EXERCISE: When the line with "715C230 700 265" appears below, start repeating lines exactly, and keep going through the line with "827,25 950,30 971,36"; add nothing outside that span.

EXCERPTED DATA:
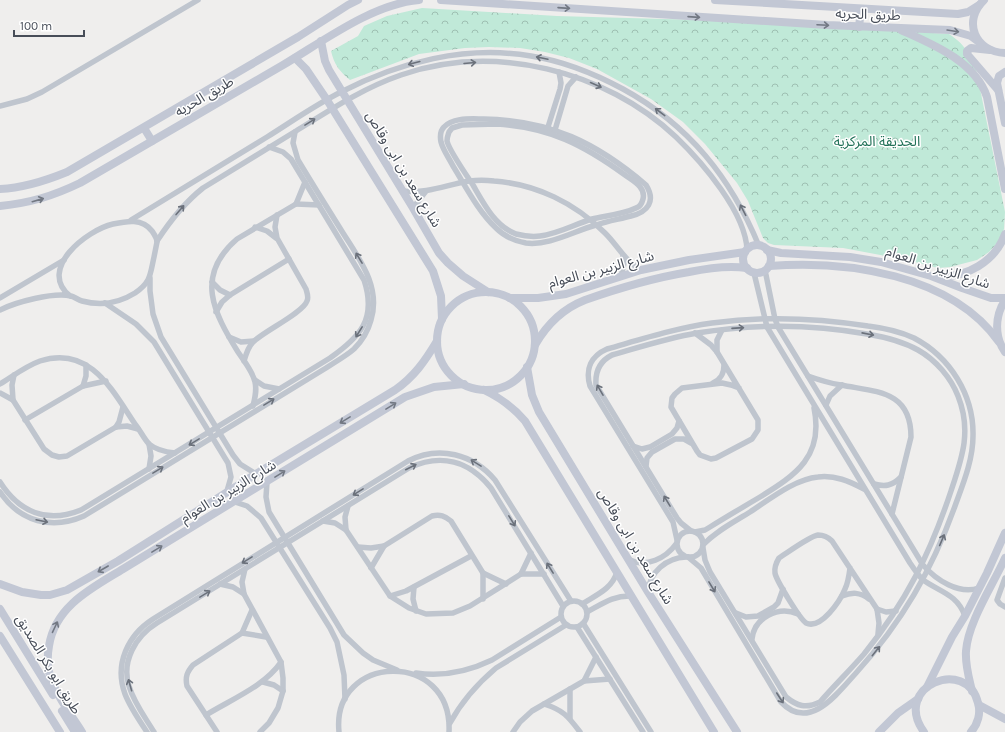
<svg xmlns="http://www.w3.org/2000/svg" width="1005" height="732" font-family="Karla,'Noto Sans Arabic',sans-serif">
<style>
.forest{fill:url(#forest-crowns)}
.lines{fill:none;stroke-linecap:round;stroke-linejoin:round}
.street{stroke:#bfc5ce;stroke-width:5.5}
.secondary{stroke:#c2c7d4;stroke-width:8}
.oneway{stroke:#727883}
.oneway2{stroke:#6b717b}
.labels{text-anchor:middle;stroke-width:3;stroke-linejoin:round;paint-order:stroke}
.street-label{font-size:14px;fill:#474d58;stroke:#fff}
.park-label{font-size:14px;fill:#217158;stroke:#fff}
</style>
<defs>
<pattern id="forest-crowns" width="20" height="18" patternUnits="userSpaceOnUse"><rect width="20" height="18" fill="#c0e9d8"/><path d="M2 6a3 3 0 1 1 6 0M12 15a3 3 0 1 1 6 0" fill="none" stroke="#9ebfb2"/></pattern>
</defs>
<rect width="100%" height="100%" fill="#efeeed"/>
<path class="forest" d="M422 8 557 16 736 21 949 34C964 44 969 52 976 69L1005 212 1004 229 998 242 989 252 977 260 950 267 938 268 907 260 843 248 774 245 768 243 763 238 748 201 737 183 705 144 683 122 651 99 597 69 569 58 545 52 520 48 489 47 465 48 419 54 350 80C339 71 334 64 331 51L358 36 364 26 387 16Z"/>
<g class="lines">
<g class="street">
<polyline points="0,106 27,99 42,92 198,0"/>
<path d="M484 119C550 120 597 143 646 185 656 201 648 212 631 216 620 219 607 221 596 225 574 231 549 246 526 243 515 241 504 236 496 228 478 211 466 187 453 166 449 158 443 150 441 142 440 137 440 131 444 127 453 117 472 119 484 119Z"/>
<path d="M497 124C549 127 584 145 625 175 633 181 646 187 643 199 642 203 640 207 636 208 624 214 605 216 592 219 575 224 558 234 540 236 532 237 524 236 516 234 495 226 484 204 473 185 467 176 449 150 447 141 447 137 448 135 449 132L452 128 462 125Z"/>
<polyline points="548,127 560,89 561,83 559,72"/>
<polyline points="555,130 568,86 576,77"/>
<path d="M403 191C427 194 446 185 469 181 477 180 486 180 494 181 536 184 575 203 605 233 618 246 625 261 641 270"/>
<polyline points="296,204 319,205"/>
<polyline points="413,208 426,191"/>
<path d="M131 220C176 193 221 165 267 137 291 122 315 105 341 92 399 62 466 45 531 56 563 61 595 74 623 89 689 125 731 178 759 246"/>
<polyline points="255,227 267,231 276,238"/>
<path d="M157 241C170 221 184 203 203 188 234 169 265 150 296 131 330 110 363 88 401 75 494 43 605 70 676 137 702 162 746 213 747 250"/>
<path d="M765 270 775 319 778 327 923 565C936 580 959 595 979 588"/>
<path d="M754 273 767 327 910 563C914 569 918 575 923 580 940 592 957 594 965 616"/>
<polyline points="621,277 624,263 623,256"/>
<polyline points="150,278 150,291 153,314 161,337 233,455 240,464 256,474"/>
<polyline points="212,282 220,290 230,295"/>
<polyline points="0,298 64,260"/>
<polyline points="105,303 136,324 154,342 228,463 231,477 227,491"/>
<path d="M0 310C16 302 53 292 71 296 75 297 78 300 82 301 100 306 119 303 135 293 151 282 150 275 154 257 155 252 156 247 157 242 157 238 154 234 152 231 142 218 127 221 113 224 87 230 37 269 70 296"/>
<polyline points="216,312 222,302 230,295 289,259"/>
<polyline points="695,333 711,345 717,352 758,420 758,430 752,439 716,458 711,459 700,455 697,451 671,407 672,398 675,394 682,388 722,383 731,385 739,388"/>
<polyline points="229,337 241,342 254,341"/>
<polyline points="717,352 717,340 722,330"/>
<path d="M244 361C246 354 248 347 253 342 264 331 303 313 307 301 309 297 307 293 306 289L277 238 275 227 277 215"/>
<path d="M808 376C819 380 829 383 841 385 876 392 911 390 911 437L892 514"/>
<polyline points="255,380 264,386 279,389"/>
<path d="M713 383C721 379 724 374 724 365"/>
<path d="M0 384C13 376 26 366 40 361 90 345 112 390 135 424 140 430 144 439 149 444 156 450 166 452 175 453"/>
<polyline points="83,386 86,376 86,365"/>
<polyline points="0,393 13,400 44,449 52,455 59,457 67,456 116,427 127,426 138,429"/>
<polyline points="13,400 12,385 14,375"/>
<polyline points="826,405 830,396 842,385"/>
<path d="M253 406C255 398 257 390 255 382 253 372 244 361 238 352 214 313 194 276 237 239L296 204 305 182"/>
<polyline points="25,420 83,386 106,381"/>
<polyline points="116,427 119,422 123,407"/>
<polyline points="149,444 151,456 149,469"/>
<polyline points="633,446 642,449 650,447 672,434 677,428 679,421"/>
<polyline points="646,466 647,458 652,452 675,439 684,439 691,443"/>
<path d="M0 482C19 512 47 524 81 510L330 358C360 337 377 319 364 280L291 159 283 152 269 147"/>
<polyline points="267,482 266,497 269,512 344,635 363,653 373,660 397,670"/>
<path d="M874 484C885 487 892 486 901 477"/>
<path d="M0 492C20 522 52 530 84 516L326 368C335 362 346 356 354 349 362 341 368 331 371 320 381 287 360 260 343 233 328 209 313 185 298 160L293 143 295 132"/>
<polyline points="235,502 247,506 261,518 330,628 337,642 344,675 345,699"/>
<polyline points="348,506 345,517 346,530 390,596 409,608 426,614 453,613 470,606 521,574 531,553"/>
<polyline points="323,521 335,523 346,530"/>
<circle cx="690" cy="544" r="13"/>
<path d="M691 531 681 523 677 518 596 385C595 371 600 361 612 355 640 347 668 338 697 333 752 324 812 324 867 334 885 337 902 341 918 350 936 360 951 378 958 396 972 431 962 458 951 491 930 554 906 602 864 654 850 670 834 686 820 702 806 709 797 706 786 697L710 572 705 560 703 548"/>
<path d="M695 532 705 530 710 527C726 517 743 507 760 497 796 475 824 456 814 408"/>
<path d="M677 540 673 522 590 386C585 369 591 356 607 349 642 339 676 328 712 323 763 316 817 318 868 326 884 328 899 331 914 338 950 357 974 395 973 436 973 460 963 484 955 506 932 570 902 622 856 673 837 694 809 732 781 702L701 568 688 557"/>
<path d="M703 545C716 531 734 522 750 512 770 499 795 479 818 477 835 475 849 481 864 489"/>
<polyline points="358,547 371,548 384,546"/>
<path d="M630 560C646 568 666 558 676 544"/>
<path d="M371 568 384 546 432 516C440 514 445 516 451 521L483 573 506 584"/>
<path d="M850 568C849 576 848 583 845 589 840 601 821 630 806 623 800 619 776 580 775 573 774 567 776 563 779 558 787 553 810 536 818 535 824 535 828 537 832 541L877 609 879 623 878 634"/>
<polyline points="245,569 242,582 244,594 281,662 283,678 283,691 278,708 269,723 260,732"/>
<polyline points="483,573 483,599"/>
<polyline points="521,574 544,574"/>
<polyline points="1005,578 997,600 1000,604 1005,607"/>
<polyline points="220,584 233,587 244,594"/>
<polyline points="414,587 413,599 416,611"/>
<path d="M648 591C650 572 666 558 686 557"/>
<polyline points="390,596 406,591 471,556"/>
<path d="M842 596C852 592 860 592 869 599"/>
<circle cx="574" cy="614" r="13"/>
<path d="M582 604C596 595 612 589 617 572"/>
<polyline points="877,609 886,612 896,611"/>
<path d="M587 612C602 604 614 595 632 596"/>
<polyline points="736,613 746,617 758,616 774,607 778,603 783,589"/>
<polyline points="583,623 651,732"/>
<polyline points="577,627 643,732"/>
<polyline points="242,633 266,637"/>
<path d="M752 639C754 618 778 605 798 614"/>
<path d="M416 673C443 677 467 672 492 660L561 617"/>
<polyline points="584,681 596,657"/>
<polyline points="263,682 274,685 283,691"/>
<path d="M544 704C563 710 568 716 580 732"/>
<path d="M206 715C230 700 265 686 281 662"/>
<polyline points="570,718 570,689"/>
<path d="M450 723C462 701 477 684 496 668L566 625"/>
<path d="M147 732C139 720 130 707 125 694 114 664 128 635 153 619L408 461C439 445 473 454 495 480L571 601"/>
<path d="M154 732C145 717 134 703 129 686 121 661 136 636 157 623L409 468C441 453 469 461 491 488L563 606"/>
<path d="M217 732 187 686C185 677 187 672 193 665L242 633 252 610"/>
<path d="M339 732C331 653 453 649 449 732"/>
<polyline points="513,732 520,722 532,711 584,681 610,679"/>
</g>
<g class="secondary">
<polyline points="441,0 827,25 950,30 971,36 979,42"/>
<polyline points="715,0 958,14 968,12 979,5"/>
<path d="M984 0C962 21 975 52 1005 53"/>
<polyline points="859,27 861,9"/>
<path d="M901 30C932 44 975 61 987 97L1005 189"/>
<polyline points="321,41 325,61 329,70 413,208 439,253 448,263 463,276 488,292"/>
<polyline points="990,50 971,48 967,51 967,54 998,90"/>
<polyline points="295,58 306,69 327,100 433,271 441,296 442,319"/>
<polyline points="1005,72 999,76 997,83 1005,123"/>
<polyline points="144,128 152,141"/>
<path d="M0 189C24 188 45 181 67 172L298 37 348 5 358 0"/>
<path d="M0 206C30 203 53 196 80 183 148 144 215 104 283 65 322 42 372 4 419 0"/>
<circle cx="757" cy="259" r="14"/>
<polyline points="767,250 781,253 850,257 881,262 931,276 962,288 991,298 1005,298"/>
<path d="M769 266C846 260 951 274 999 342"/>
<path d="M938 276C966 278 995 262 1005 234"/>
<circle cx="486" cy="341" r="49"/>
<polyline points="510,298 538,298 566,294 641,270 689,260 745,252"/>
<path d="M1005 300C995 316 994 336 1005 352"/>
<path d="M535 345C547 324 562 309 585 300 619 288 653 278 689 272 708 268 727 265 747 268"/>
<polyline points="527,367 532,395 539,412 648,592 737,732"/>
<path d="M484 390C501 398 513 407 525 421L714 732"/>
<path d="M0 584 22 592 41 595H50L67 590 118 561 256 474 395 390C414 377 425 361 437 341"/>
<polyline points="0,609 53,695"/>
<polyline points="0,636 60,732"/>
<polyline points="927,687 952,637 965,616 987,573 1005,533"/>
<path d="M972 691C969 678 965 665 966 651 968 622 993 585 1005 558"/>
<polyline points="979,705 1005,719"/>
<polyline points="62,711 75,732"/>
<path d="M82 732C72 716 57 697 51 679 47 668 47 657 49 646 55 606 92 588 123 569L405 397 434 387 464 384"/>
<polyline points="879,732 898,713 918,699"/>
<path d="M924 732C891 686 967 656 978 703 981 713 978 724 971 732"/>
</g>
</g>
<defs><path id="oneway-shaft" d="M-6 0H5M1.5-3L5.5 0L1.5 3" fill="none" stroke-width="1.6" stroke-linecap="round" stroke-linejoin="round"/></defs>
<g class="oneway">
<use href="#oneway-shaft" transform="translate(564 8) rotate(4)"/>
<use href="#oneway-shaft" transform="translate(694 17) rotate(4)"/>
<use href="#oneway-shaft" transform="translate(823 25) rotate(3)"/>
<use href="#oneway-shaft" transform="translate(953 31) rotate(9)"/>
<use href="#oneway-shaft" transform="translate(38 200) rotate(-16)"/>
<use href="#oneway-shaft" transform="translate(391 406) rotate(-32)"/>
<use href="#oneway-shaft" transform="translate(345 420) rotate(149)"/>
<use href="#oneway-shaft" transform="translate(280 474) rotate(-32)"/>
<use href="#oneway-shaft" transform="translate(157 549) rotate(-31)"/>
<use href="#oneway-shaft" transform="translate(103 569) rotate(150)"/>
<use href="#oneway-shaft" transform="translate(55 627) rotate(-65)"/>
</g>
<g class="oneway2">
<use href="#oneway-shaft" transform="translate(542 58) rotate(-168)"/>
<use href="#oneway-shaft" transform="translate(414 63) rotate(165)"/>
<use href="#oneway-shaft" transform="translate(470 63) rotate(-5)"/>
<use href="#oneway-shaft" transform="translate(596 85) rotate(24)"/>
<use href="#oneway-shaft" transform="translate(660 112) rotate(-143)"/>
<use href="#oneway-shaft" transform="translate(310 122) rotate(-32)"/>
<use href="#oneway-shaft" transform="translate(180 210) rotate(-49)"/>
<use href="#oneway-shaft" transform="translate(743 210) rotate(-117)"/>
<use href="#oneway-shaft" transform="translate(359 258) rotate(-121)"/>
<use href="#oneway-shaft" transform="translate(738 328) rotate(-4)"/>
<use href="#oneway-shaft" transform="translate(359 332) rotate(122)"/>
<use href="#oneway-shaft" transform="translate(868 334) rotate(11)"/>
<use href="#oneway-shaft" transform="translate(600 390) rotate(-120)"/>
<use href="#oneway-shaft" transform="translate(269 402) rotate(-31)"/>
<use href="#oneway-shaft" transform="translate(194 442) rotate(149)"/>
<use href="#oneway-shaft" transform="translate(476 463) rotate(-148)"/>
<use href="#oneway-shaft" transform="translate(411 467) rotate(-27)"/>
<use href="#oneway-shaft" transform="translate(158 470) rotate(-31)"/>
<use href="#oneway-shaft" transform="translate(358 492) rotate(148)"/>
<use href="#oneway-shaft" transform="translate(667 501) rotate(-121)"/>
<use href="#oneway-shaft" transform="translate(42 521) rotate(12)"/>
<use href="#oneway-shaft" transform="translate(512 521) rotate(58)"/>
<use href="#oneway-shaft" transform="translate(942 540) rotate(-67)"/>
<use href="#oneway-shaft" transform="translate(247 560) rotate(148)"/>
<use href="#oneway-shaft" transform="translate(550 568) rotate(-122)"/>
<use href="#oneway-shaft" transform="translate(712 587) rotate(59)"/>
<use href="#oneway-shaft" transform="translate(205 594) rotate(-31)"/>
<use href="#oneway-shaft" transform="translate(876 651) rotate(-51)"/>
<use href="#oneway-shaft" transform="translate(130 685) rotate(-106)"/>
<use href="#oneway-shaft" transform="translate(780 698) rotate(57)"/>
</g>
<g class="labels">
<g class="street-label">
<text transform="translate(868 14) rotate(2)" y="5">طريق الحريه</text>
<text transform="translate(204 96) rotate(-30)" y="5">طريق الحريه</text>
<text transform="translate(404 169) rotate(59)" y="5">شارع سعد بن ابى وقاص</text>
<text transform="translate(938 267) rotate(18)" y="5">شارع الزبير بن العوام</text>
<text transform="translate(601 269) rotate(-15)" y="5">شارع الزبير بن العوام</text>
<text transform="translate(228 491) rotate(-31)" y="5">شارع الزبير بن العوام</text>
<text transform="translate(636 546) rotate(59)" y="5">شارع سعد بن ابى وقاص</text>
<text transform="translate(49 664) rotate(59)" y="5">طريق ابو بكر الصديق</text>
</g>
<g class="park-label">
<text x="877" y="146">الحديقة المركزية</text>
</g>
</g>
<path d="M14 30v6h70v-6" fill="none" stroke="#474d58" stroke-width="2"/>
<text x="20" y="30" font-size="12" fill="#474d58" stroke="#ffffff" stroke-width="3" paint-order="stroke">100 m</text>
</svg>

WRITTEN SOLUTION:
<path d="M206 715C230 700 265 686 281 662"/>
<polyline points="570,718 570,689"/>
<path d="M450 723C462 701 477 684 496 668L566 625"/>
<path d="M147 732C139 720 130 707 125 694 114 664 128 635 153 619L408 461C439 445 473 454 495 480L571 601"/>
<path d="M154 732C145 717 134 703 129 686 121 661 136 636 157 623L409 468C441 453 469 461 491 488L563 606"/>
<path d="M217 732 187 686C185 677 187 672 193 665L242 633 252 610"/>
<path d="M339 732C331 653 453 649 449 732"/>
<polyline points="513,732 520,722 532,711 584,681 610,679"/>
</g>
<g class="secondary">
<polyline points="441,0 827,25 950,30 971,36 979,42"/>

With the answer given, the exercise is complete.